O primeiro reflexo será a diminuição dos recursos que são destinados ao incentivo fiscal. Em 2019 a quantidade de projetos aprovados e, consequentemente, captados, será muito menor que em 2018, considerando que já estamos em maio e o sistema ainda não abriu para inclusão de novos projetos {Nota: o sistema deveria ter sido aberto em 01 de fevereiro}. Esse clima de criminalização da Lei, com palavras de efeito negativo ditas pelo Presidente (“maldita lei”, “acabar com a mamata”, entre outras frases impactantes) também promoverá a retração de empresários no uso da Lei.
Terão impactos negativos também projetos de grandes exposições de arte, realizadas por empresas que se profissionalizaram ao longo dos anos. São projetos complexos que envolvem grandes museus internacionais, acervos de valores incalculáveis, negociações que levam anos para serem concretizadas. Com essa lógica, nunca mais teremos, por exemplo, exposições de grande porte que atraem multidões, em geral, com entradas gratuitas.

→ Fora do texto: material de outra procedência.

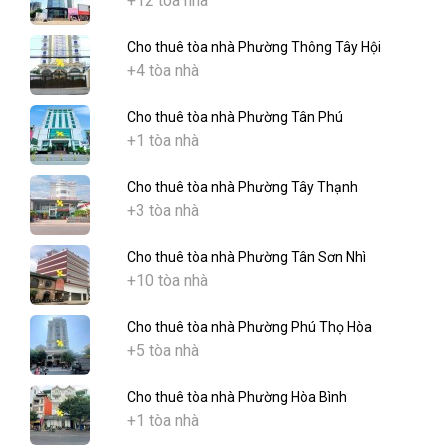
+12 tòa nhà
Cho thuê tòa nhà Phường Thông Tây Hội
+4 tòa nhà
Cho thuê tòa nhà Phường Tân Phú
+1 tòa nhà
Cho thuê tòa nhà Phường Tây Thạnh
+3 tòa nhà
Cho thuê tòa nhà Phường Tân Sơn Nhì
+10 tòa nhà
Cho thuê tòa nhà Phường Phú Thọ Hòa
+5 tòa nhà
Cho thuê tòa nhà Phường Hòa Bình
+1 tòa nhà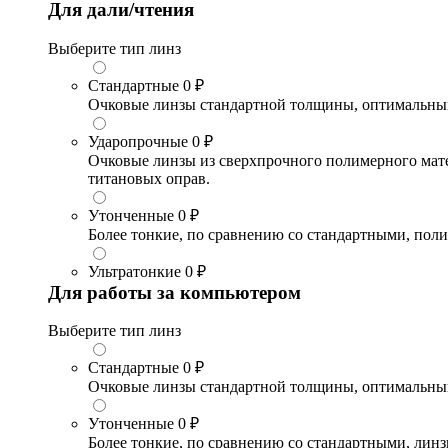
Для дали/чтения
Выберите тип линз
Стандартные
0 ₽
Очковые линзы стандартной толщины, оптимальный в
Ударопрочные
0 ₽
Очковые линзы из сверхпрочного полимерного матери
титановых оправ.
Утонченные
0 ₽
Более тонкие, по сравнению со стандартными, поли
Ультратонкие
0 ₽
Для работы за компьютером
Выберите тип линз
Стандартные
0 ₽
Очковые линзы стандартной толщины, оптимальный в
Утонченные
0 ₽
Более тонкие, по сравнению со стандартными, лин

Uma reformulação na lei prevê que produtores culturais terão que promover ações educativas em escolas ou comunidades. Em outros casos, ceder gratuitamente de 20 a 40% dos ingressos de uma peça, por exemplo. O senhor acredita que a exigência dessas contrapartidas terá um impacto maior do que o anunciado, inviabilizando o desenvolvimento de alguns projetos?
Sim, acredito. E pior: a ampliação do número de ingressos gratuitos não ampliará o acesso daqueles considerados menos favorecidos economicamente.
Hoje, com os limites menores, já existem dificuldades dos produtores para que essas pessoas cheguem aos teatros, museus, etc. Acesso não se dá apenas por oferta de ingressos gratuitos e, sim, por uma política real de ampliação dessa possibilidade, com várias ações integradas, como oferta de estrutura de transporte, instalação de equipamentos culturais em periferias, envolvimento de escolas públicas, ações de formação descentralizada.
Por fim, a obrigatoriedade de realização de ações educativas para todos os projetos dificultará muito mais os pequenos do que os grandes proponentes, que têm estrutura para realizar essas ações. Imagine, por exemplo, um artista iniciante situado numa região mais remota que, por sorte, consiga captar recursos para realizar seu pequeno projeto de produção de um disco, ou uma pequena peça de teatro, ou um livro. Como esse artista poderá realizar essa ação educativa sem uma estrutura adequada para tal? Não acredito que essa nova regra tenha resultados positivos.